Neblo will use his fellowship to examine how a new form of constituent engagement with members of Congress can help shape public policy. These “Deliberative Town Halls,” conducted online between members and a representative sample of their constituents, provide a productive and civil forum for two-way communication and feedback around a single issue or topic. Recently, Neblo and his colleagues have leveraged the town hall format to enable elected officials to engage with their constituents about issues and impacts around the COVID-19 pandemic.
“I am very grateful to Ohio State for nominating me for the Andrew Carnegie Fellowship and to the Carnegie Corporation for the time and resources that the award will afford me. I feel deeply honored to be among such a distinguished group of 2020 classmates, and I am excited to get down to work on our project,” said Neblo.
Providing one of the most generous research stipends of its kind, the Andrew Carnegie Fellows Program represents an overall investment of $38 million in recipients whose scholarly research spans such subjects as U.S. democracy, the environment, technological and cultural evolution, and international relations.
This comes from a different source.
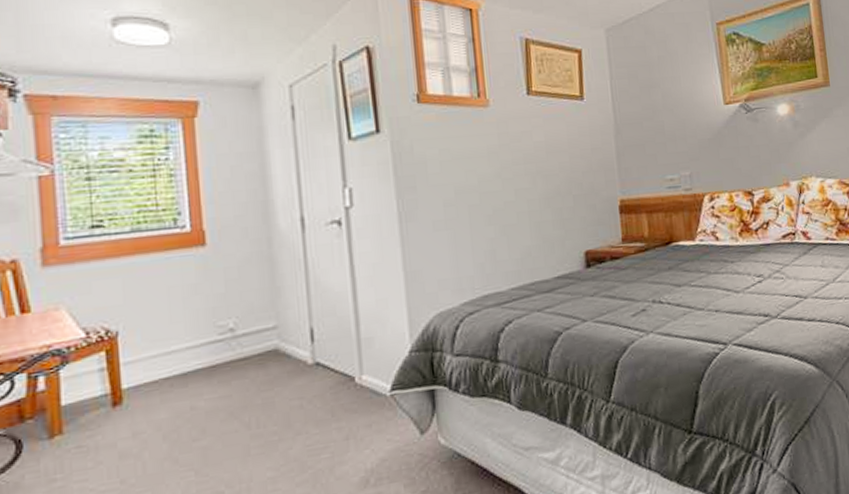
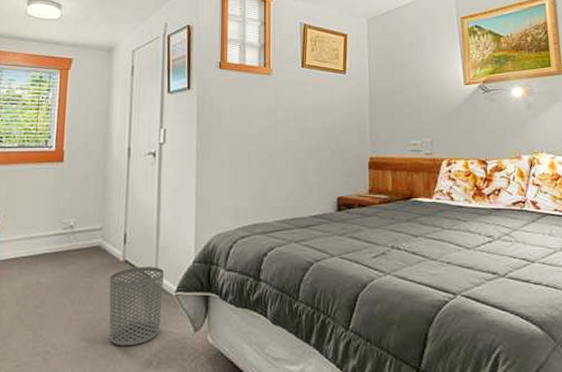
waste bin: none [296,364,375,469] -> present [109,267,164,346]

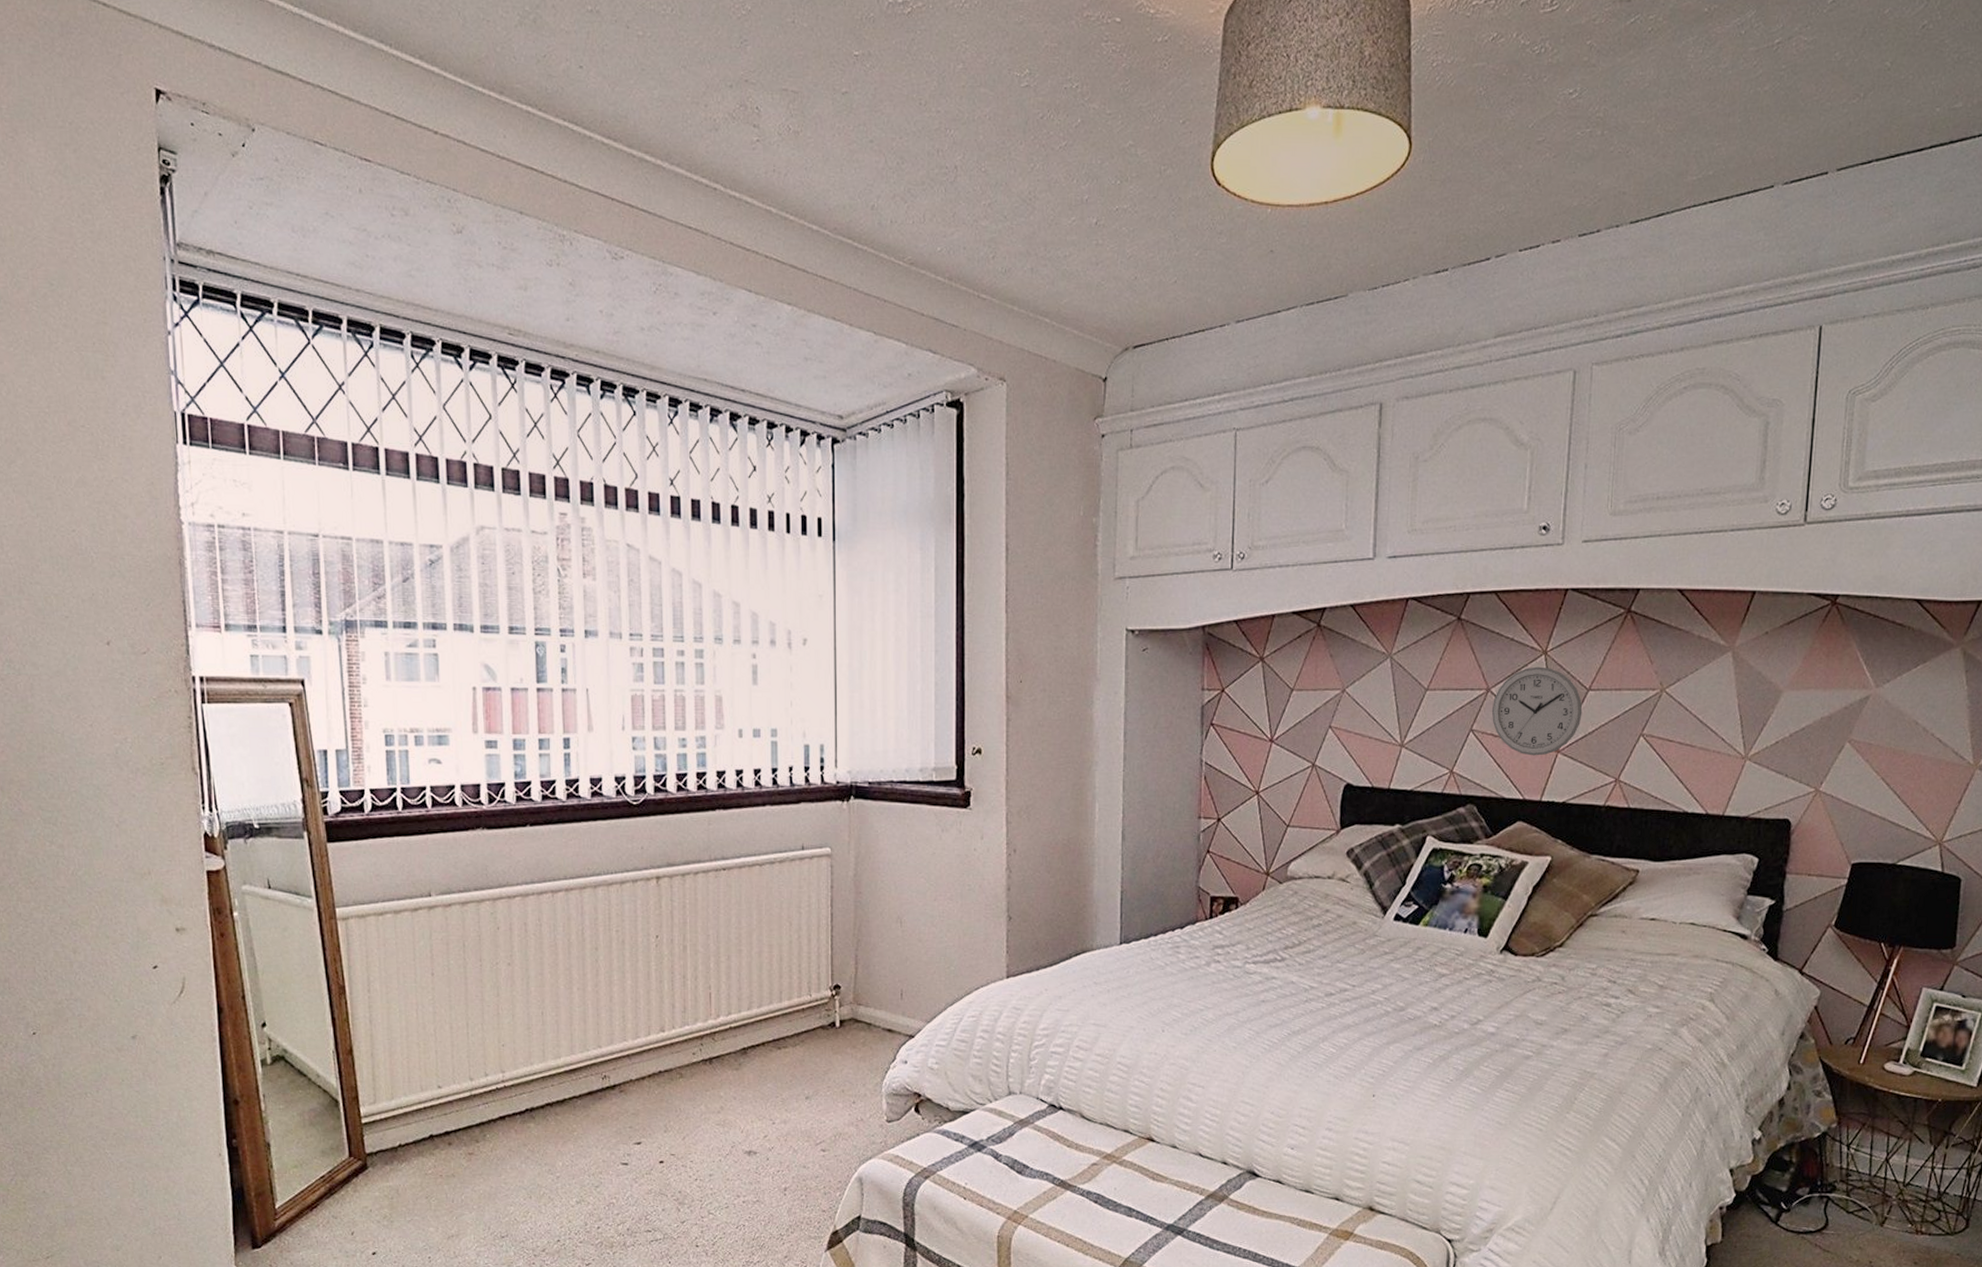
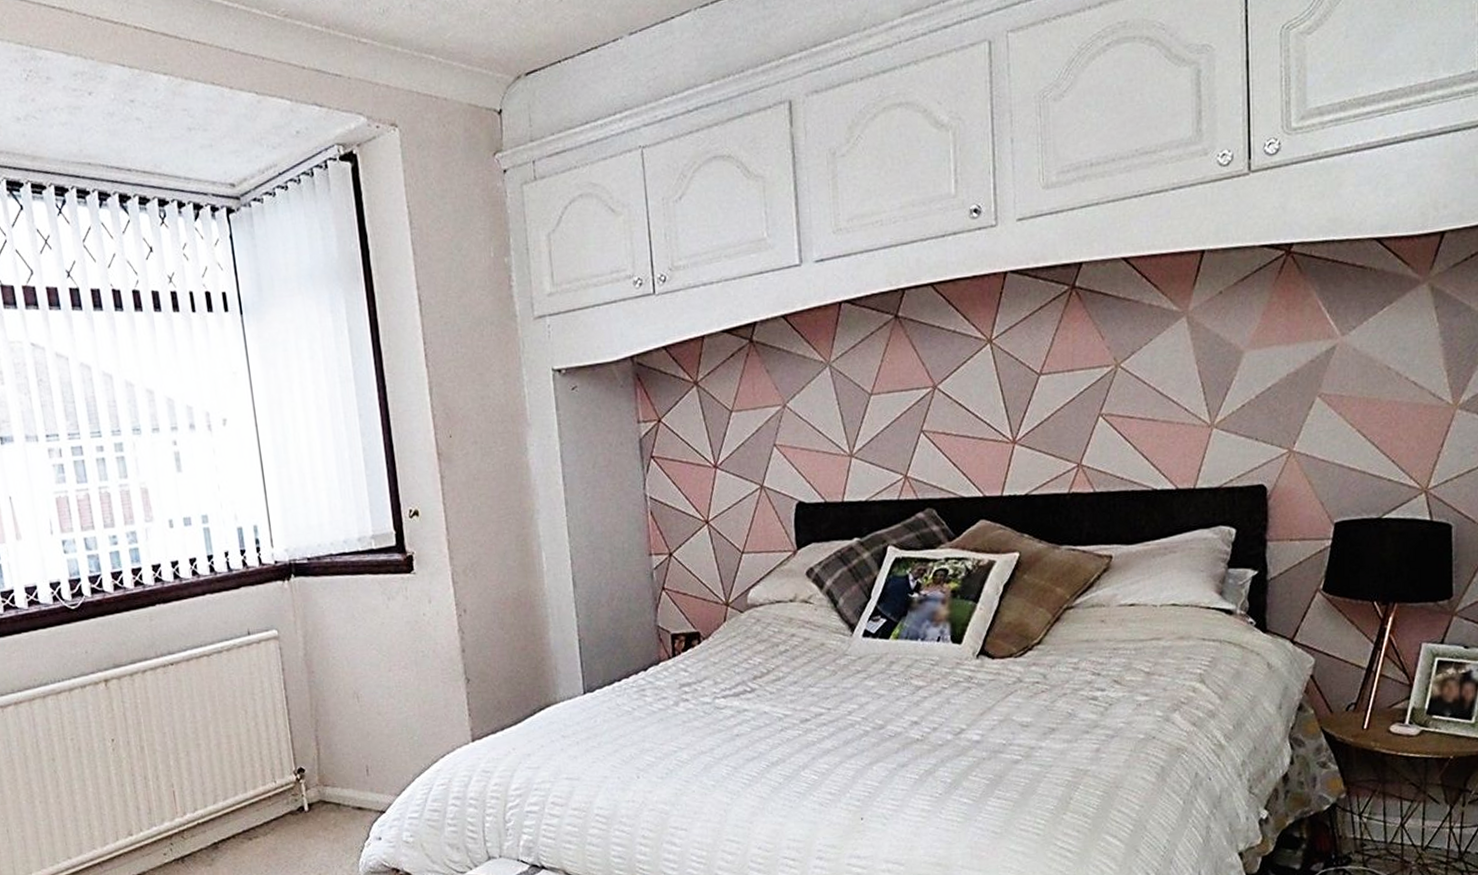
wall clock: present [1491,666,1583,756] -> none [940,356,1036,451]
The criteria prioritize the originality and potential impact of a proposal, as well as a scholar’s capacity to communicate the findings to a broad audience.
“The pursuit of knowledge and the generation of ideas were critically important to the Corporation’s founder, Andrew Carnegie, whose mission is especially relevant today as our society confronts problems that have been greatly exacerbated by COVID-19,” said Vartan Gregorian, president of Carnegie Corporation of New York and president emeritus of Brown University. “Fellows from earlier classes are actively addressing the coronavirus through their research on topics such as its impact on rural America, government authority during a pandemic and ways in which different countries address infectious diseases. The work of this exemplary Class of 2020 will also be of service across a range of other crucial issues.”
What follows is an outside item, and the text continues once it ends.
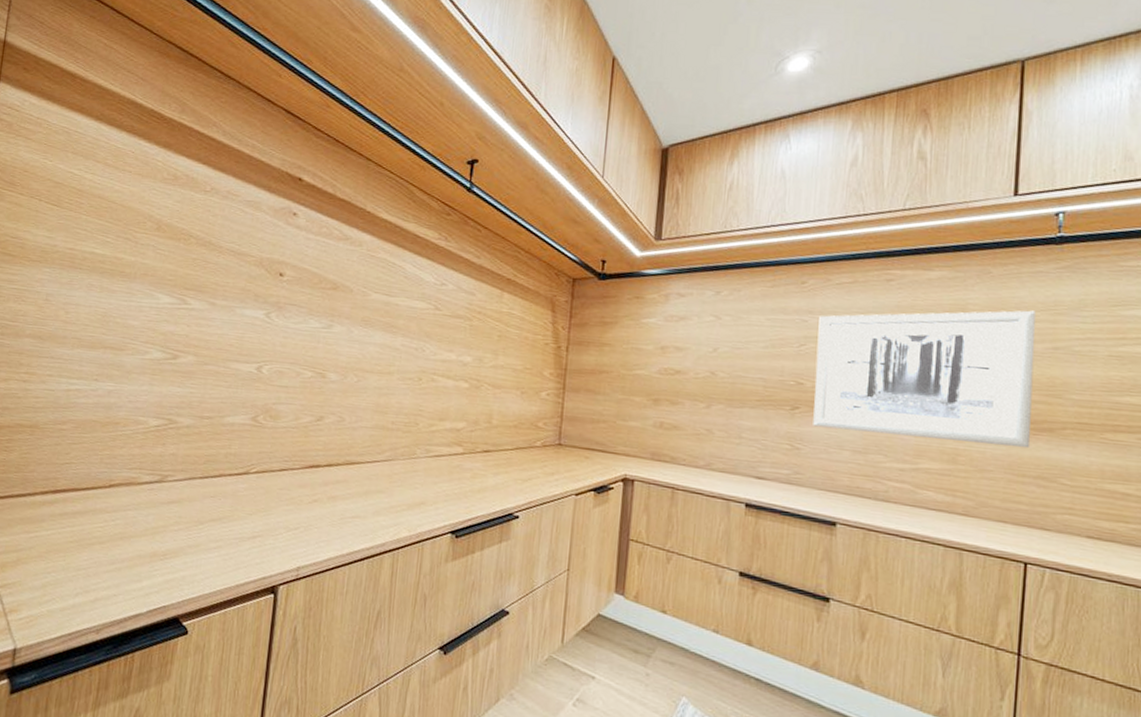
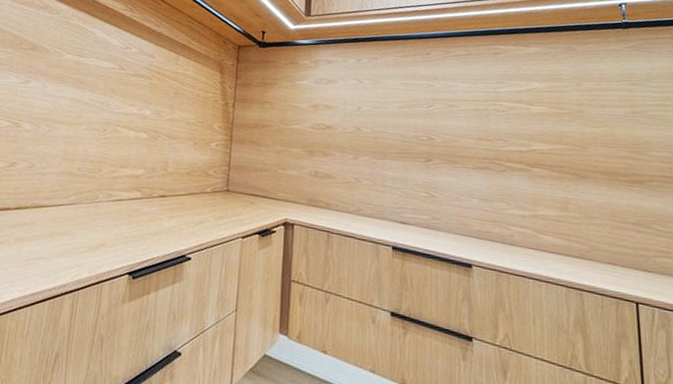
wall art: present [813,310,1036,449] -> none [443,81,626,198]

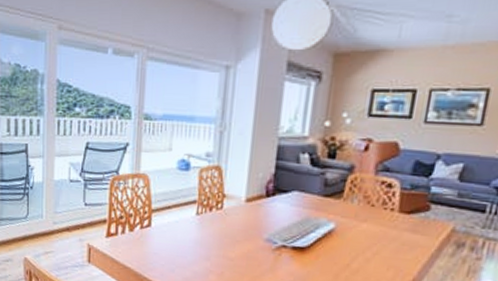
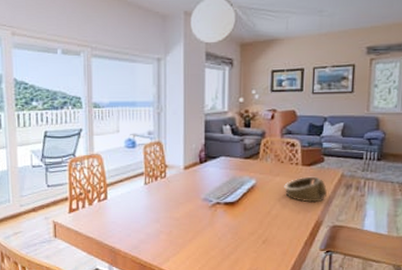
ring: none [371,226,430,261] -> present [284,176,327,203]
The latest class of fellows was selected by a distinguished panel of 17 jurors comprised of scholars and academic and intellectual leaders from some of the nation’s most prominent educational institutions, foundations and scholarly societies. Seven of the jurors are either current or former university presidents.
“I am greatly impressed by the breadth and depth of the proposals from this year’s nominees and their potential for progress. For the jury and for me, the selection process was deeply gratifying and inspiring,” said Susan Hockfield, chair of the Andrew Carnegie Fellows Program jury since 2015, president emerita of the Massachusetts Institute of Technology and a former member of the Carnegie Corporation of New York board of trustees. “As we respond to the many disruptions caused by COVID-19, we must not lose sight of the necessity of solving both today’s and the world’s persistent challenges. The complex solutions required for these difficult problems require more than the best of science and engineering; they must also incorporate perspectives and insights from the humanities and social sciences.”
The award is for a period of up to two years and its anticipated result is a book or major study.